DBRS Confirms the Kingdom of Sweden at AAA, with Stable trend
Sovereigns, GovernmentsDBRS Ratings Limited (DBRS) has confirmed the long-term, foreign and local currency issuer rating of the Kingdom of Sweden at AAA, with Stable trends. DBRS has also confirmed the short-term, foreign and local currency ratings at R-1 (high), with Stable trends.
The confirmation of the Stable trend on all ratings reflects DBRS’s view that the challenges faced by the sovereign are manageable and are being addressed proactively. The ratings could be subject to downward pressure, if domestic or external shocks were to lead to a materially higher debt stock, or if sudden stops of capital inflows and rapidly rising borrowing costs were to impair the sovereign’s access to liquidity.
The AAA ratings primarily reflect Sweden’s consistently strong fiscal position. Public finances have delivered annual primary surpluses of 3.2% on average every year since 1996. Public spending has declined as a share of GDP from almost 70% in the mid-90s to 51% in 2007. The strong fiscal buffers accumulated have allowed the government to embark on countercyclical fiscal policy to counteract the financial crisis, with limited effects on fiscal figures. In 2013, the primary balance turned negative with a small -0.3% of GDP. The primary balance is expected to remain negative in 2014, at -0.6% of GDP. The Budget Bill 2014 is set to be moderately expansionary, leading the general government finances to a deficit of 1.4% of GDP. The ratings are also underpinned by the country’s healthy external accounts, which are the result of Sweden’s successful transition from an exporter of goods to an exporter of services.
Since 2004, the surplus in goods has been on a declining trend, primarily because exports are growing slower than GDP. However, the decline has been mitigated by a comparatively low energy trade deficit (1.6% of GDP between 2000 and 2013 compared to the EU average of 2.1%), resulting from Sweden’s domestic production of renewable energy sources and nuclear power. Counterbalancing the declining surplus of the trade-in-goods, the country’s external position relies on a diversified mix of services exports, which includes business services, royalties, computer & information services and transport and increasing contribution from financial activities. The overall trade surplus thus declined only marginally between 2000 (5.2% of GDP) and 2013 (4.6%). The current account surplus was 6.2% of GDP in 2013, compared to 4.1% in 2000, benefitting from income inflows as a result of the improved external asset position. These inflows were supported by the increased lending activity of banks abroad, which reached over 78% of GDP in 2013, as well as by the doubling of the central bank’s foreign currency reserves between 2000 and 2013, to 11% of GDP.
....................
* GIVEN REQUEST 1
Please repeat the passage on Sweden's AAA rating word for word, beginning at the words "DBRS Confirms the" and stopping after "access to liquidity.".
* GIVEN REQUEST 2
Write the next part of the passage on Sweden's AAA rating, picking up after its final sentence.

[Data entries]
....................
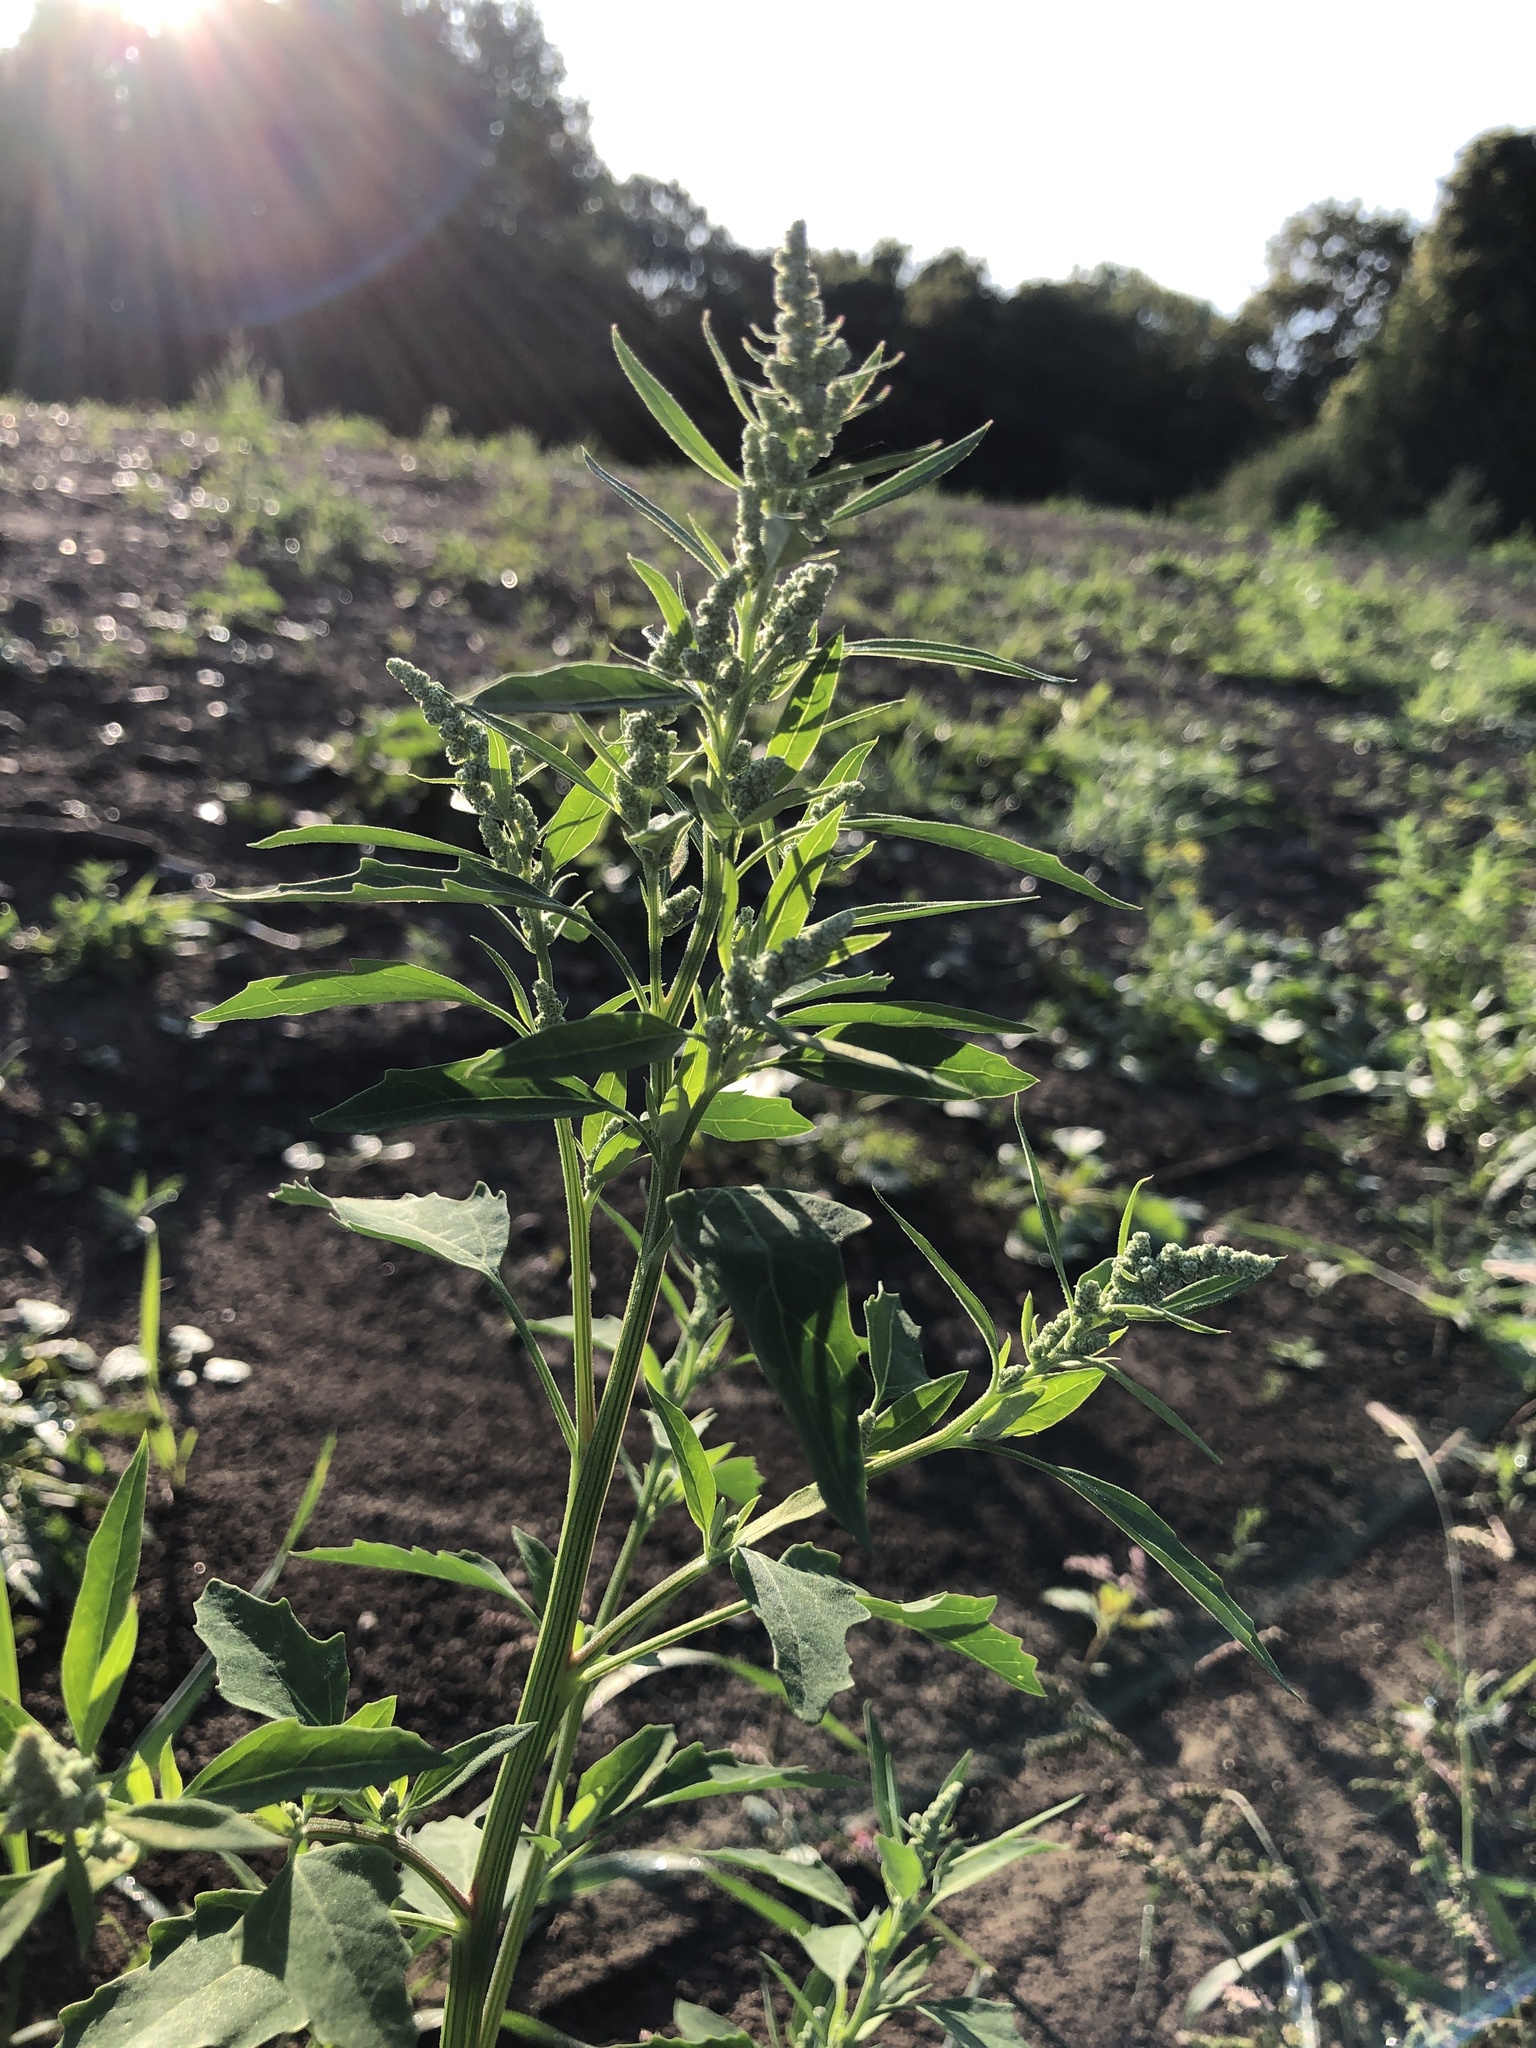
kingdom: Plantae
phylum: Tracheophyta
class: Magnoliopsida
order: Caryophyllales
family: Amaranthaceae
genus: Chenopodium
....................
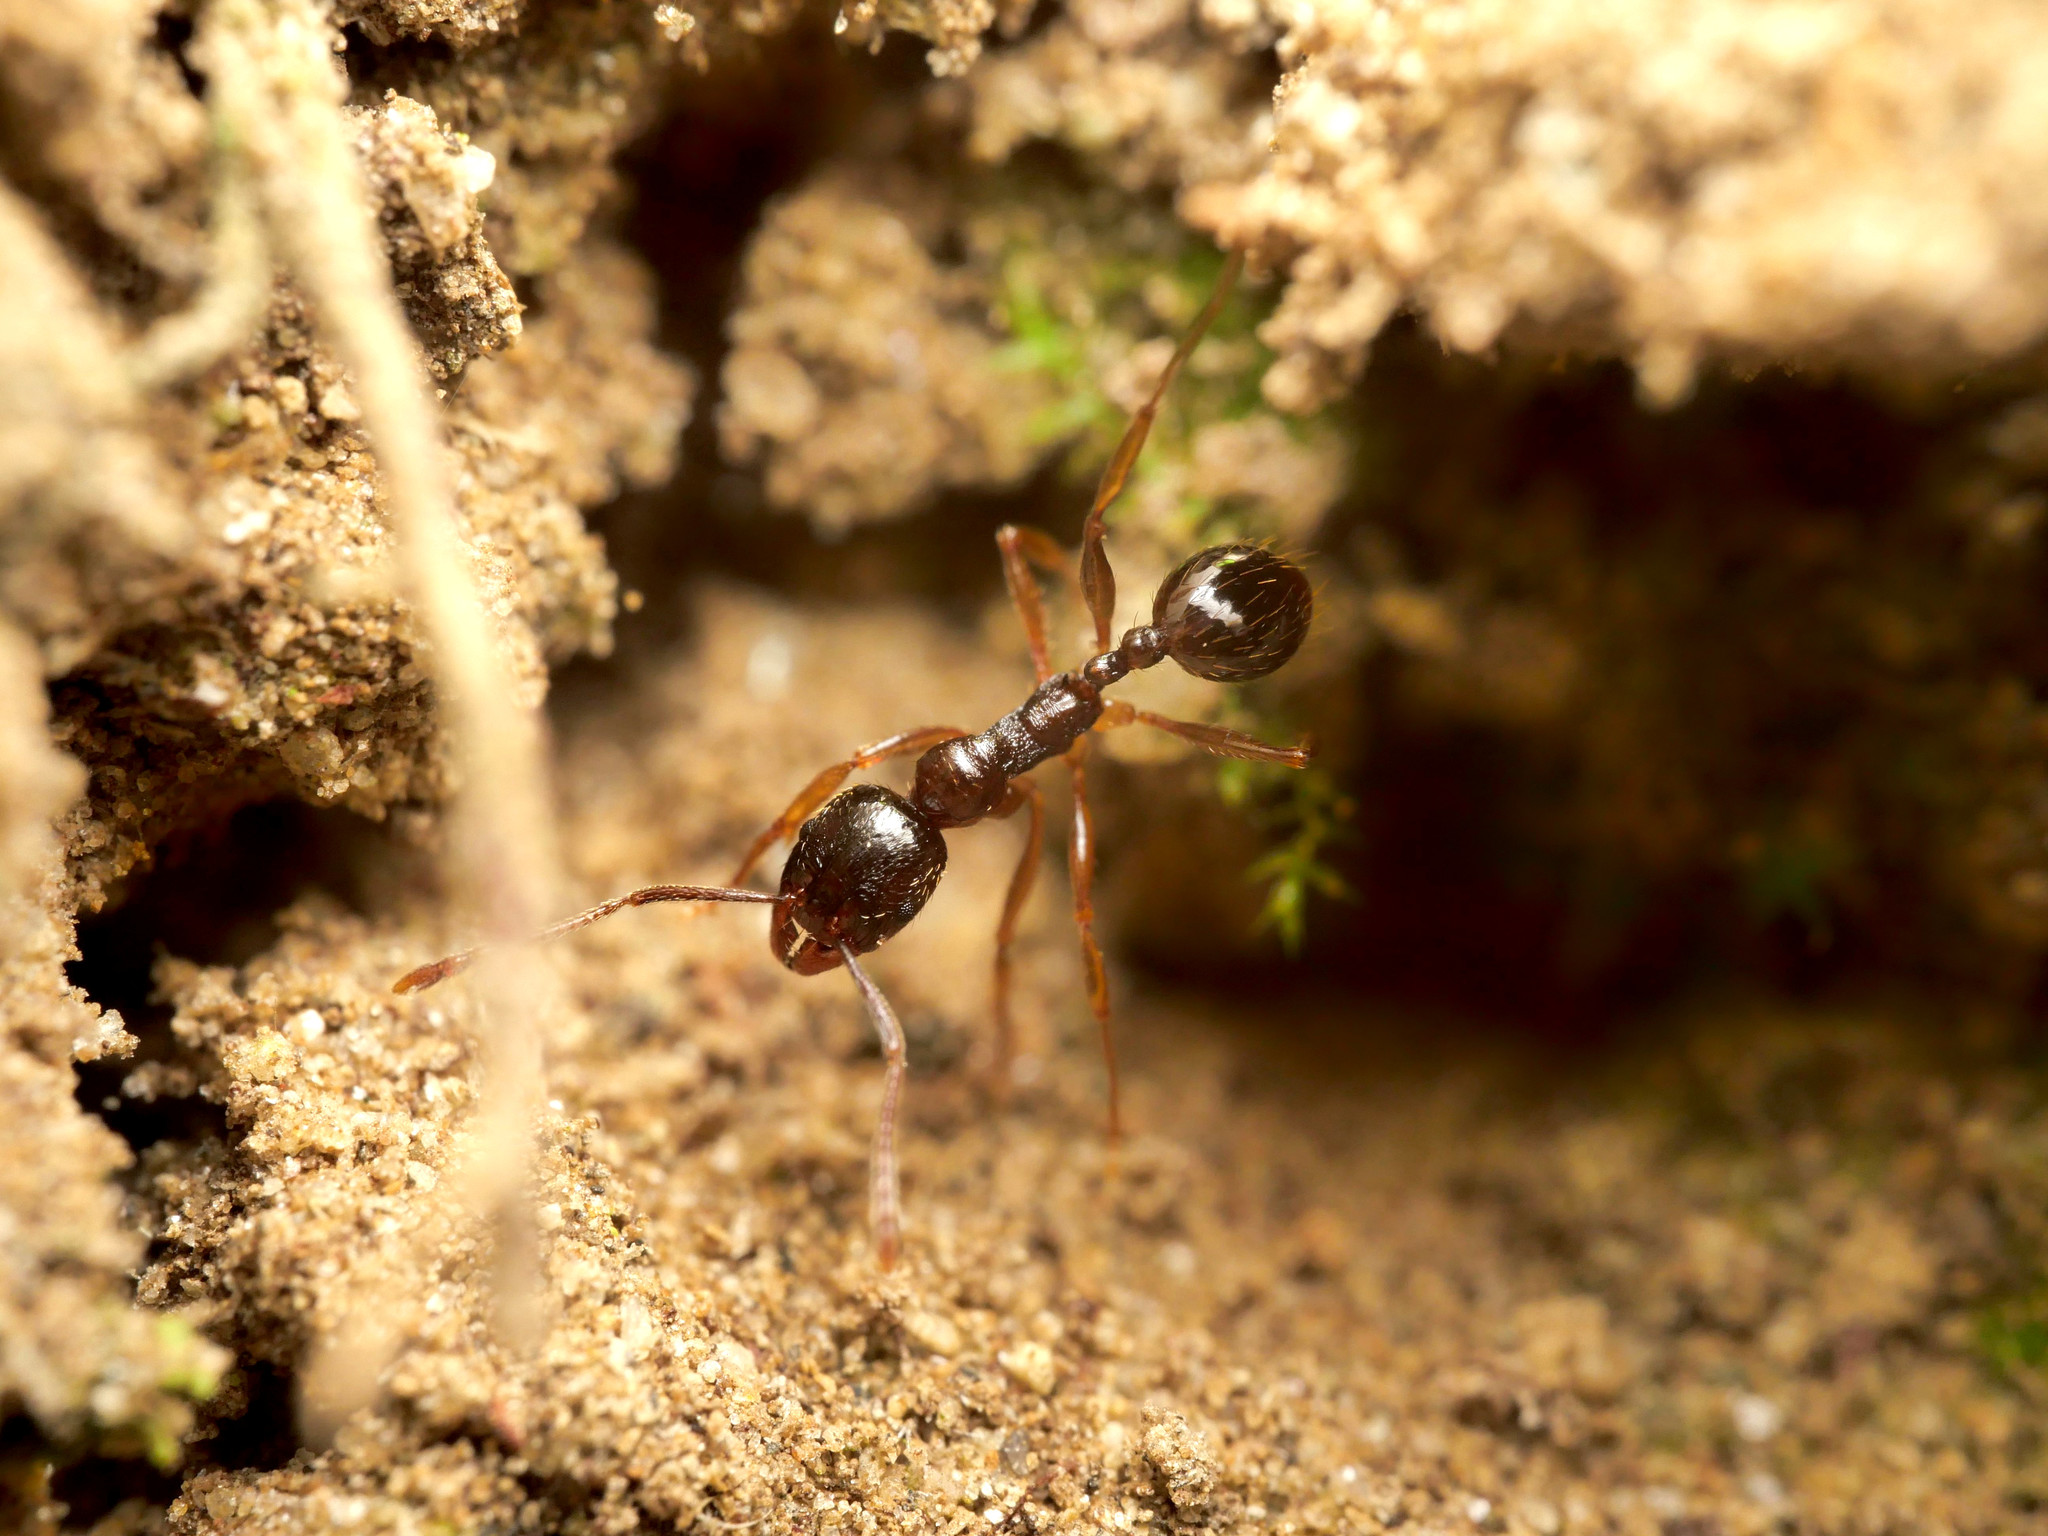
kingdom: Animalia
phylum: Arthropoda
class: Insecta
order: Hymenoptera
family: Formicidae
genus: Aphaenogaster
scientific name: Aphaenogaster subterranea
....................
* RESULT 1
DBRS Confirms the Kingdom of Sweden at AAA, with Stable trend
Sovereigns, GovernmentsDBRS Ratings Limited (DBRS) has confirmed the long-term, foreign and local currency issuer rating of the Kingdom of Sweden at AAA, with Stable trends. DBRS has also confirmed the short-term, foreign and local currency ratings at R-1 (high), with Stable trends.
The confirmation of the Stable trend on all ratings reflects DBRS’s view that the challenges faced by the sovereign are manageable and are being addressed proactively. The ratings could be subject to downward pressure, if domestic or external shocks were to lead to a materially higher debt stock, or if sudden stops of capital inflows and rapidly rising borrowing costs were to impair the sovereign’s access to liquidity.

* RESULT 2
In addition, Sweden’s ratings benefit from its solid economic performance that is expected to continue. Over the past decade, Sweden’s output growth was 2.1% on average, well above the OECD average of 1.7% and the European Union average of 1.0%. The above-peers performance was driven by high labour productivity growth, at 1.4% on average, on par with the U.S. and 40% higher than the OECD average. Sweden’s economic prospects remain very strong. The IMF projects that between 2013 and 2019, Sweden’s output will expand by 17%, just below the U.S. at 18%. Finally, the ratings are supported by a credible institutional framework. The Swedish fiscal policy framework aims at preserving the long-term sustainability of public finances. It includes three fiscal rules, such as a requirement to achieve a surplus equivalent to 1% of GDP in the general government balance over a business cycle. This fiscal framework allows the government to use the fiscal position counter-cyclically to moderate the negative impact of macroeconomic shocks. The financial stability framework has also improved following the 2008 financial crisis. A financial stability council is now tasked with identifying and addressing risks arising in the financial system.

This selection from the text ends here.